In 1987, while Barba was fleeing pop music in disgrace, Diana Ross recorded "Shine" on her album RED HOT RHYTHM AND BLUES -- a song written by Mick Hucknall.  It was a great song and she did a wonderful job on it.  


For all the applause from critics, THE BROADWAY ALBUM never managed to outsell GUILTY (Barry Gibb wrote some great songs for that album).  And what happened next was exactly what Clive Davis had told her would happen -- was happening -- back as the seventies started, her album buying audience would get smaller and smaller if she didn't update her sound.  Following her return to Broadway, her multi-platinum album sales fell to platinum and then to gold.  And this was at the height of her vocal power.  And then to non-existent unless she did a gimmick like PARTNERS -- where the faded singing voice resorted to a lot of talking instead of singing and paired herself with Billy Joel, Lionel Richie and a lot of other men including the dead for decades late Elvis Presley.  The gimmick worked.  Once.  She tried to pull it a second time -- with film stars -- and it didn't even go gold.  


Her retreat was the stupidest thing in the world and returning to the genre she started in only demonstrated that she really couldn't go back -- no matter how many lying critics tried to praise garbage like HIGHER GROUND and BACK TO BROADWAY.


 She was a force to be reckoned with as she tackled The American Songbook in the 60s and then she became a force in the contemporary pop genre from 1971 to the early eighties.  And then she made herself nothing.


Which brings us back to Simply Red.  TIME is nothing special.  It's a tuneful album.  I could listen to each track again.  But I won't because it's just sort of dull.  Mick trying to reclaim his past without ever grasping what made him and the band so great to begin with.  

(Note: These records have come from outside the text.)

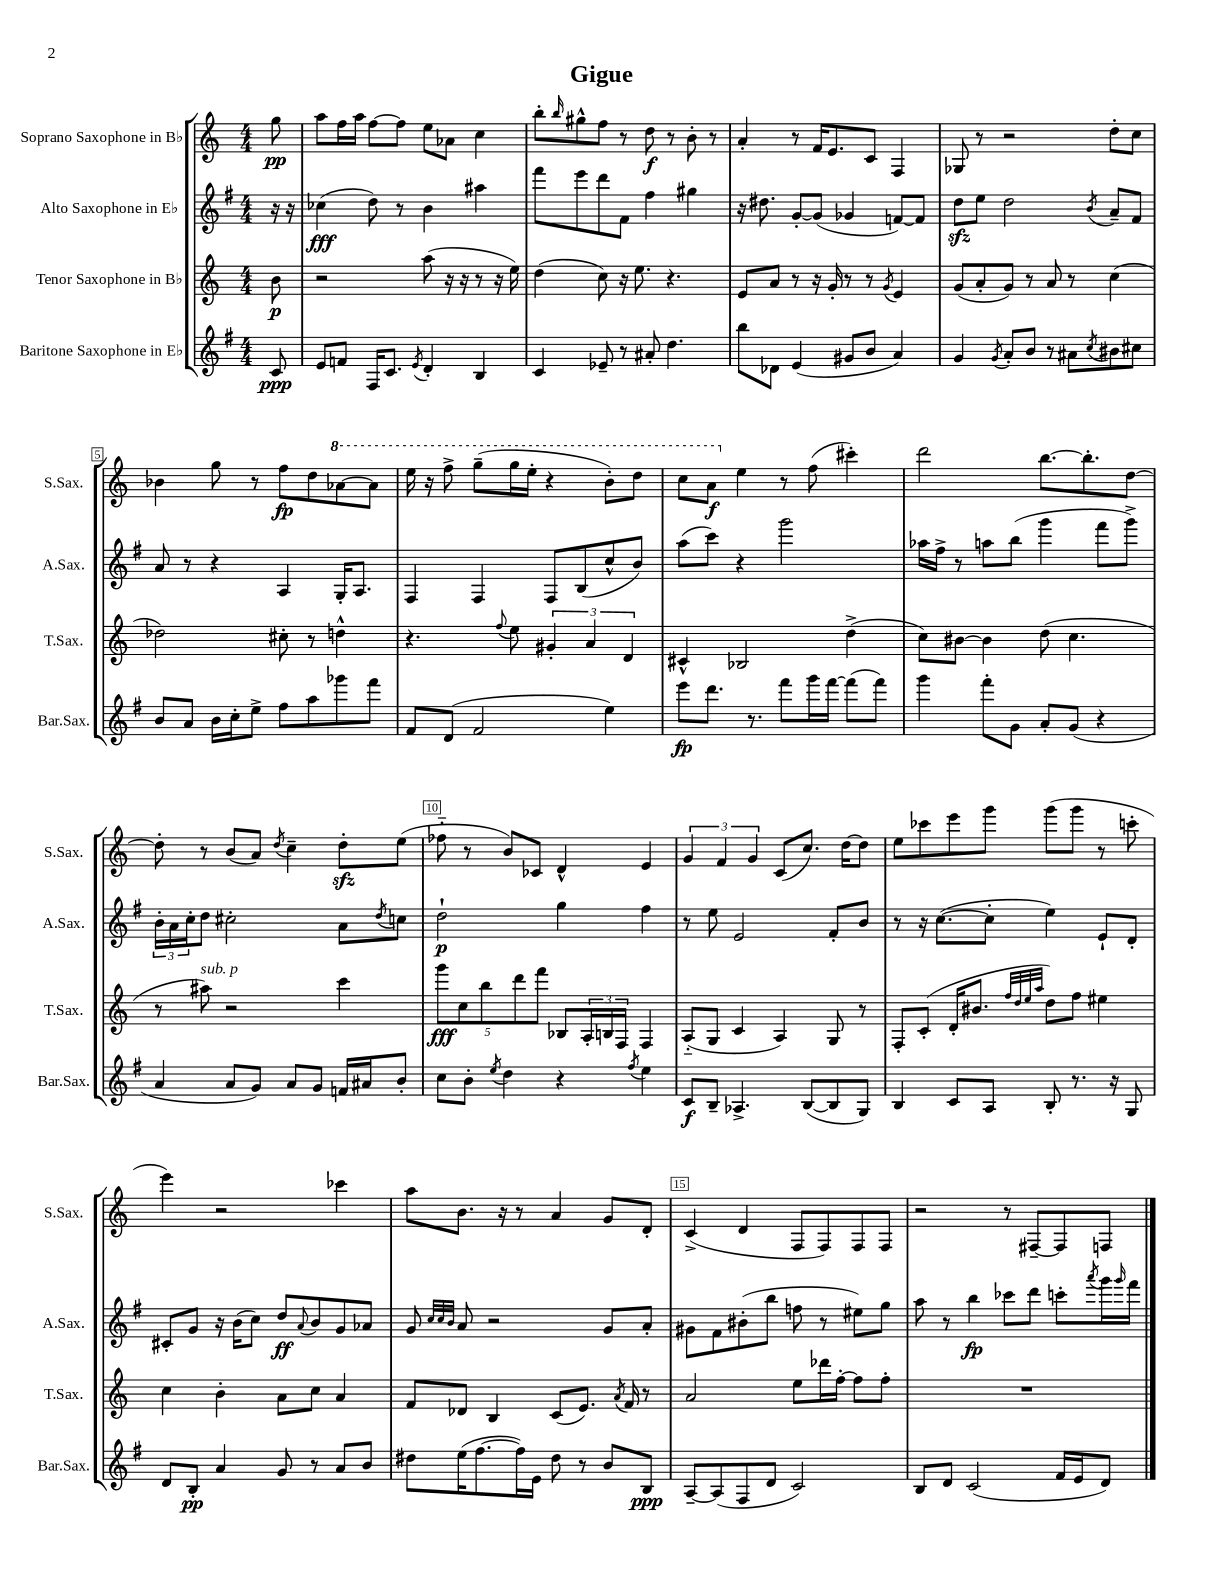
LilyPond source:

\header { title = "Gigue" }
<<
\new StaffGroup <<
\new Staff = "s0" \with { instrumentName = "Soprano Saxophone in Bb" shortInstrumentName = "S.Sax." } {
    \clef treble \key c \major \numericTimeSignature \time 4/4 \partial 8
    g''8\pp |
    a''8 f''16 a''16 f''8~ f''8 e''8 aes'8 c''4 |
    b''8-. \grace { b''16 } gis''8-^ f''8 r8 d''8\f r8 b'8-. r8 |
    a'4-. r8 f'16 e'8. c'8 f4 |
    ges8 r8 r2 d''8-. c''8 |
    bes'4 g''8 r8 f''8\fp d''8 \ottava #1 aes''8~ aes''8 |
    e'''16 r16 f'''8-> g'''8--( g'''16 e'''16-. r4 b''8-.) d'''8 |
    c'''8 a''8\f \ottava #0 e''4 r8 f''8( cis'''4-.) |
    d'''2 b''8.~ b''8.-. d''8~ |
    d''8-. r8 b'8( a'8) \acciaccatura { d''8 } c''4-- d''8-.\sfz e''8( |
    fes''8-_ r8 b'8) ces'8 d'4-^ e'4 |
    \tuplet 3/2 { g'4 f'4 g'4 } c'8( c''8.) d''16~ d''8 |
    e''8 ces'''8 e'''8 g'''8 g'''8( g'''8 r8 c'''8-. |
    e'''4) r2 ces'''4 |
    a''8 b'8. r16 r8 a'4 g'8 d'8-. |
    c'4->( d'4 f8 f8) f8 f8 |
    r2 r8 fis8~-- fis8 f8 \bar "|." |
}
\new Staff = "s1" \with { instrumentName = "Alto Saxophone in Eb" shortInstrumentName = "A.Sax." } {
    \clef treble \key g \major \numericTimeSignature \time 4/4 \partial 8
    r16 r16 |
    ces''4\fff( d''8) r8 b'4 ais''4 |
    fis'''8 e'''8 d'''8 fis'8 fis''4 gis''4 |
    r16 dis''8. g'8~-. g'8( ges'4 f'8~) f'8 |
    d''8\sfz e''8 d''2 \acciaccatura { b'8 } a'8-- fis'8 |
    a'8 r8 r4 a4 g16-. a8. |
    fis4 fis4 fis8 b8( c''8-^ b'8) |
    a''8( c'''8) r4 g'''2 |
    aes''16 fis''16-> r8 a''8 b''8( g'''4 fis'''8 g'''8->) |
    \tuplet 3/2 { b'16-. a'16 c''16-. } d''8 cis''2-. a'8 \acciaccatura { d''8 } c''8 |
    d''2-!\p g''4 fis''4 |
    r8 e''8 e'2 fis'8-. b'8 |
    r8 r16 c''8.~( c''8-. e''4) e'8-! d'8-. |
    cis'8-. g'8 r16 b'16( c''8) d''8\ff \appoggiatura { a'8 } b'8 g'8 aes'8 |
    g'8 \grace { c''32 c''32 b'32 } a'8 r2 g'8 a'8-. |
    gis'8 fis'8 bis'8-.( b''8 f''8 r8 eis''8) g''8 |
    a''8 r8 b''4\fp ces'''8 d'''8 c'''8-. \acciaccatura { a'''8 } g'''16 \grace { g'''16 } fis'''16 \bar "|." |
}
\new Staff = "s2" \with { instrumentName = "Tenor Saxophone in Bb" shortInstrumentName = "T.Sax." } {
    \clef treble \key c \major \numericTimeSignature \time 4/4 \partial 8
    b'8\p |
    r2 a''8( r16 r16 r8 r16 e''16) |
    d''4( c''8) r16 e''8. r4. |
    e'8 a'8 r8 r16 g'16-. r8 r8 \acciaccatura { g'8 } e'4 |
    g'8( a'8-. g'8) r8 a'8 r8 c''4( |
    des''2) cis''8-. r8 d''4-^ |
    r4. \appoggiatura { f''8 } e''8 \tuplet 3/2 { gis'4-. a'4 d'4 } |
    cis'4-^ bes2 d''4->( |
    c''8) bis'8~ bis'4 d''8( c''4. |
    r8 ais''8^\markup { \italic "sub. p" }) r2 c'''4 |
    \tuplet 5/4 { g'''8\fff c''8 b''8 d'''8 f'''8 } bes8 \tuplet 3/2 { a16-. b16 f16 } f4 |
    a8-_( g8 c'4 a4) g8 r8 |
    f8-. c'8-.( d'16-. bis'8. \grace { f''32 d''32 e''32 a''32 } d''8) f''8 eis''4 |
    c''4 b'4-. a'8 c''8 a'4 |
    f'8 des'8 b4 c'8( e'8.) \acciaccatura { a'8 } f'16 r8 |
    a'2 e''8 des'''16 f''16~-. f''8 f''8-. |
    R1 \bar "|." |
}
\new Staff = "s3" \with { instrumentName = "Baritone Saxophone in Eb" shortInstrumentName = "Bar.Sax." } {
    \clef treble \key g \major \numericTimeSignature \time 4/4 \partial 8
    c'8\ppp |
    e'8 f'8 fis16 c'8. \acciaccatura { e'8 } d'4-. b4 |
    c'4 ees'8-- r8 ais'8-. d''4. |
    b''8 des'8 e'4( gis'8 b'8 a'4) |
    g'4 \acciaccatura { g'8 } a'8-. b'8 r8 ais'8 \acciaccatura { c''8 } bis'8 cis''8 |
    b'8 a'8 b'16 c''16-. e''8-> fis''8 a''8 ges'''8 fis'''8 |
    fis'8 d'8( fis'2 e''4) |
    e'''8\fp d'''8. r8. fis'''8 g'''16 fis'''16~ fis'''8( fis'''8) |
    g'''4 fis'''8-. g'8 a'8-. g'8( r4 |
    a'4 a'8 g'8) a'8 g'8 f'16 ais'16 b'8-. |
    c''8 b'8-. \acciaccatura { e''8 } d''4 r4 \acciaccatura { fis''8 } e''4 |
    c'8\f b8-- aes4.-> b8~( b8 g8) |
    b4 c'8 a8 b8-. r8. r16 g8 |
    d'8 b8-.\pp a'4 g'8 r8 a'8 b'8 |
    dis''8 e''16( fis''8.~ fis''16) e'16 dis''8 r8 b'8 b8\ppp |
    a8~-- a8( fis8 d'8 c'2) |
    b8 d'8 c'2( fis'16 e'16 d'8) \bar "|." |
}
>>
>>
\layout { \context { \Score \override BarNumber.break-visibility = ##(#f #t #t) barNumberVisibility = #(every-nth-bar-number-visible 5) \override BarNumber.stencil = #(make-stencil-boxer 0.1 0.3 ly:text-interface::print) } }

"Holding Back The Years" and "If You Don't Know Me By Now."  Blue eyed soul tearing up ballads.


Mick can't really write that anymore.  Okay.  That doesn't mean he can't cover other artists.  He wrote "Holding Back The Years" but "If You Don't Know Me By Now" was written by Kenny Gamble and Leon Huff and Teddy Pendergrass' vocals on it (fronting Harold Melvin & the Blue Notes) made it a hit 17 years before Simply Red ever recorded it.

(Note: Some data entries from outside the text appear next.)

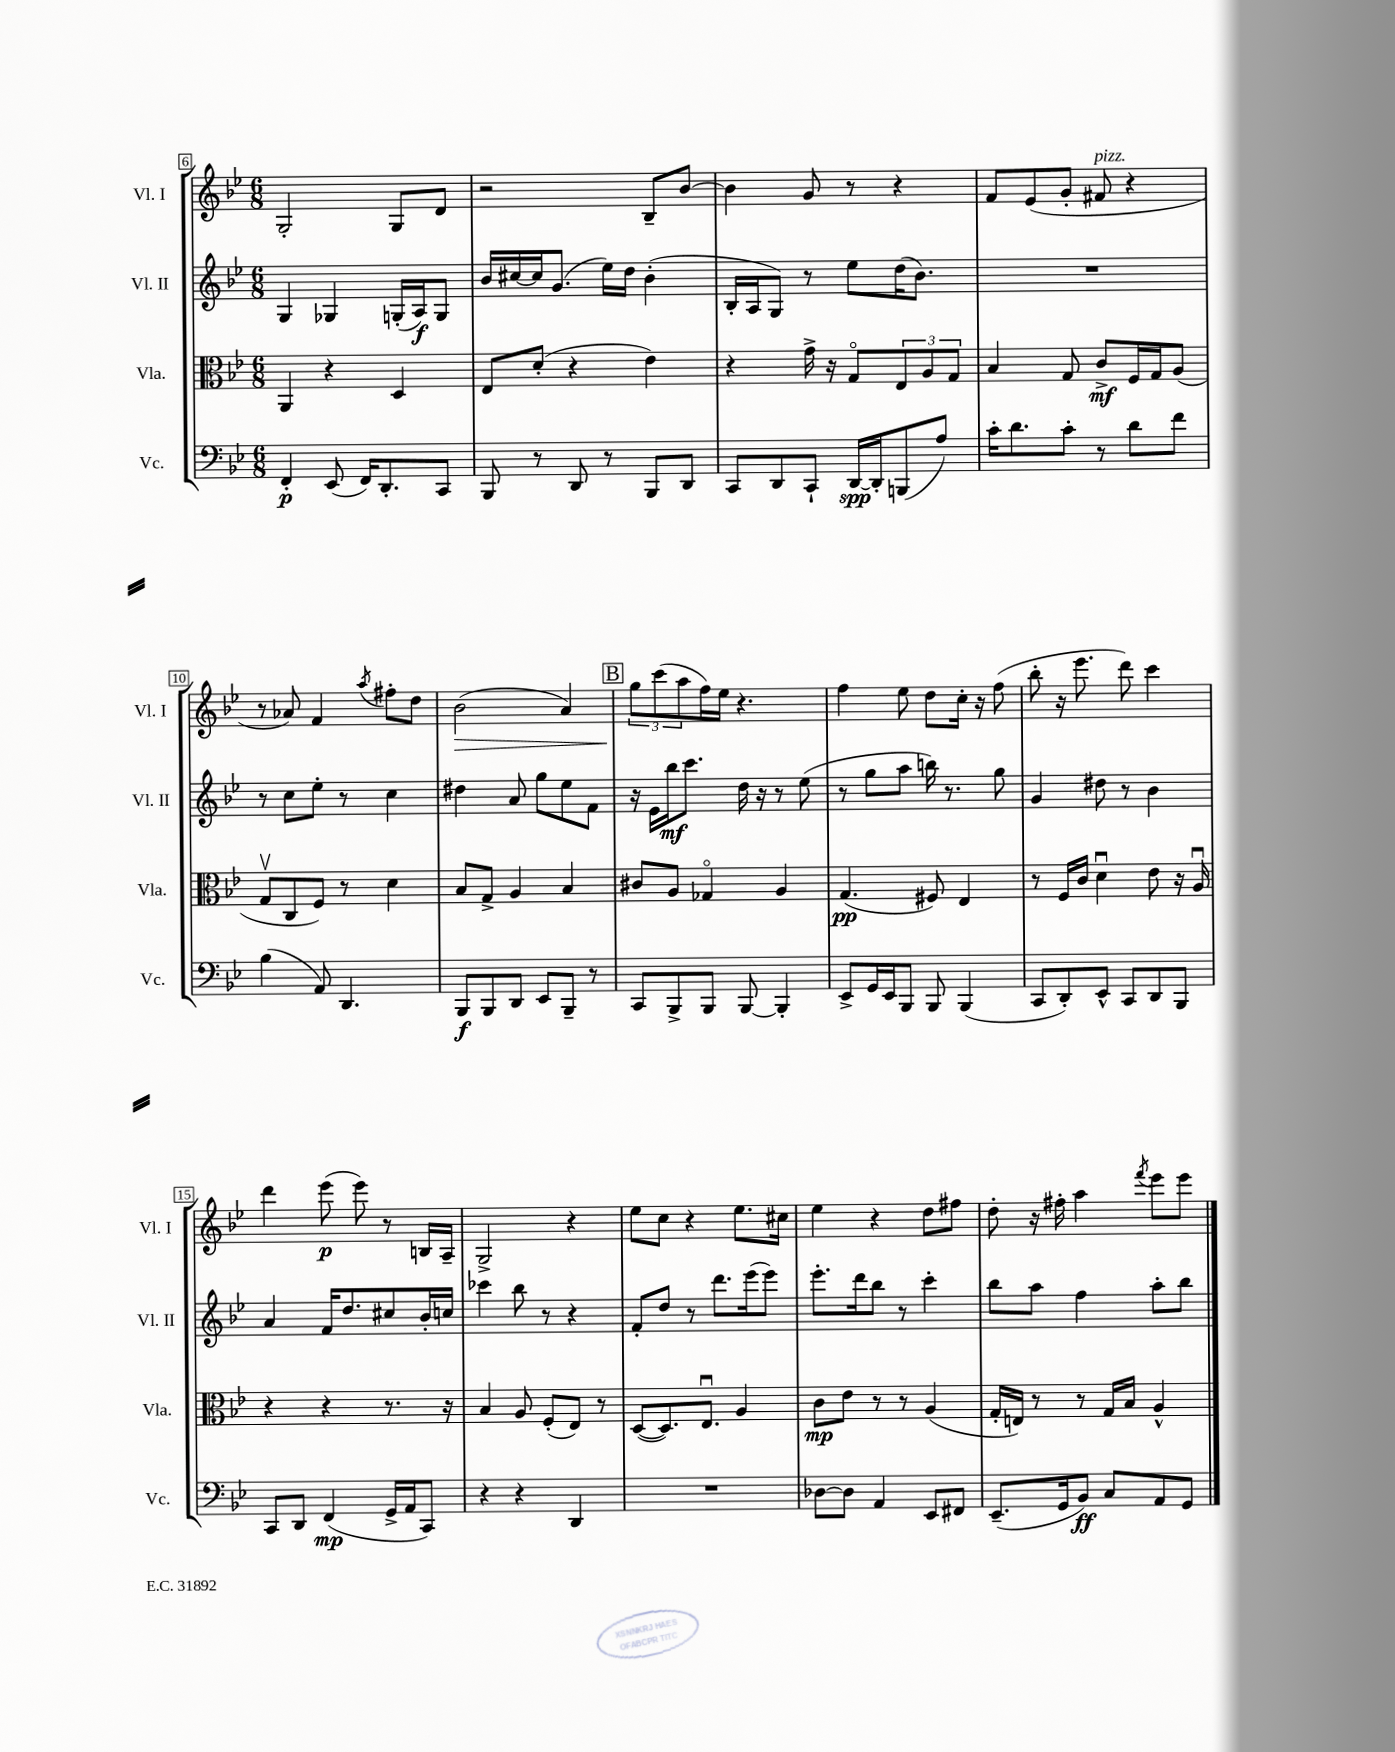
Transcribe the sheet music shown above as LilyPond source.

<<
\new StaffGroup <<
\new Staff = "s0" \with { instrumentName = "Vl. I" shortInstrumentName = "Vl. I" } {
    \clef treble \key bes \major \numericTimeSignature \time 6/8
    g2-. g8 d'8 |
    r2 bes8-- bes'8~ |
    bes'4 g'8 r8 r4 |
    f'8 ees'8( g'8-. fis'8^\markup { \italic "pizz." } r4 |
    r8 aes'8) f'4 \acciaccatura { a''8 } fis''8-. d''8 |
    bes'2\>( a'4) |
    \mark \markup { \box "B" } \tuplet 3/2 { g''8\! c'''8( a''8 } f''16) ees''16 r4. |
    f''4 ees''8 d''8 c''16-. r16 f''8( |
    bes''8-. r16 ees'''8. d'''8) c'''4 |
    d'''4 ees'''8\p( ees'''8) r8 b16 a16-- |
    g2-> r4 |
    ees''8 c''8 r4 ees''8. cis''16 |
    ees''4 r4 d''8 fis''8 |
    d''8-. r16 fis''16-. a''4 \acciaccatura { f'''8 } ees'''8 ees'''8 \bar "|." |
}
\new Staff = "s1" \with { instrumentName = "Vl. II" shortInstrumentName = "Vl. II" } {
    \clef treble \key bes \major \numericTimeSignature \time 6/8
    g4 ges4 g16-.( a16\f) g8 |
    bes'16 cis''16~ cis''16 g'8.( ees''16) d''16 bes'4-.( |
    bes16-. a16 g8) r8 ees''8 d''16( bes'8.) |
    R2. |
    r8 c''8 ees''8-. r8 c''4 |
    dis''4 a'8 g''8 ees''8 f'8 |
    \mark \markup { \box "B" } r16 ees'16 bes''16\mf c'''8. d''16 r16 r8 ees''8( |
    r8 g''8 a''8 b''16) r8. g''8 |
    g'4 dis''8 r8 bes'4 |
    a'4 f'16 d''8. cis''8 bes'16-. c''16 |
    ces'''4 bes''8 r8 r4 |
    f'8-. d''8 r8 d'''8. ees'''16( ees'''8) |
    ees'''8.-. d'''16 bes''8 r8 c'''4-. |
    bes''8 a''8 f''4 a''8-. bes''8 \bar "|." |
}
\new Staff = "s2" \with { instrumentName = "Vla." shortInstrumentName = "Vla." } {
    \clef alto \key bes \major \numericTimeSignature \time 6/8
    a,4 r4 d4 |
    ees8 d'8-.( r4 ees'4) |
    r4 g'16-> r16 g8\flageolet \tuplet 3/2 { ees8 a8 g8 } |
    bes4 g8 c'8->\mf f16 g16 a8( |
    g8\upbow c8 f8) r8 d'4 |
    bes8 g8-> a4 bes4 |
    \mark \markup { \box "B" } cis'8 a8 ges4\flageolet a4 |
    g4.\pp( fis8) ees4 |
    r8 f16 c'16 d'4\downbow ees'8 r16 a16\downbow |
    r4 r4 r8. r16 |
    bes4 a8 f8-.( ees8) r8 |
    d8~( d8.) ees8.\downbow a4 |
    c'8\mp ees'8 r8 r8 a4( |
    g16-. e16) r8 r8 g16 bes16 a4-^ \bar "|." |
}
\new Staff = "s3" \with { instrumentName = "Vc." shortInstrumentName = "Vc." } {
    \clef bass \key bes \major \numericTimeSignature \time 6/8
    f,4-.\p ees,8( f,16) d,8.-. c,8 |
    bes,,8 r8 d,8 r8 bes,,8 d,8 |
    c,8 d,8 c,8-! d,16~\spp d,16-. b,,8( a8) |
    c'16-. d'8. c'8-. r8 d'8 f'8 |
    bes4( a,8) d,4. |
    bes,,8\f bes,,8 d,8 ees,8 bes,,8-- r8 |
    \mark \markup { \box "B" } c,8 bes,,8-> bes,,8 bes,,8~ bes,,4-. |
    ees,8-> g,16 ees,16 bes,,8 bes,,8 bes,,4( |
    c,8 d,8-.) ees,8-^ c,8 d,8 bes,,8 |
    c,8 d,8 f,4\mp( g,16-> a,16 c,8) |
    r4 r4 d,4 |
    R2. |
    des8~ des8 a,4 ees,8 fis,8 |
    ees,8.--( g,16 bes,8\ff) c8 a,8 g,8 \bar "|." |
}
>>
>>
\layout { \context { \Score currentBarNumber = #6 \override BarNumber.stencil = #(make-stencil-boxer 0.1 0.3 ly:text-interface::print) } }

So if he can't write it, he can interpret it.  Take any ballad off any of the first three solo albums by George Michael, for instance.  Hell, take any track -- even a fast song but slow it down -- from those first three albums and you've got a real shot at a hit song.


I don't hear a hit song on TIME.  I hear some nice music.  Reminds me of a lot of people who never stood out.  They released nice albums but they didn't have the spark.  Carole Bayer Sager, for example.  She writes great songs.  But those seventies albums?  And even 1981's SOMETIMES LATE AT NIGHT?  They had no spark and no life.  The songs on them were great.  Later on, Diana Ross did a great "Come In For The Rain" cover, Michael Jackson brought real life into "It's The Falling In Love," Rita Coolidge nailed "I'd Rather Leave While I'm In Love," and both Joyce Kennedy and Chaka Khan did defining work on their covers of "Stronger Than Before."  But as presented on Carole's own albums?

She had a distinct voice and could have been a huge hit maker as a singer.  (She is a hit maker as a songwriter.)  The albums, however, always sounded like a generic piano bar recording.  You weren't going to boo and you'd gladly have the sound as background noise, but it was nothing you would ever pay money for.


And that's pretty much what TIME is.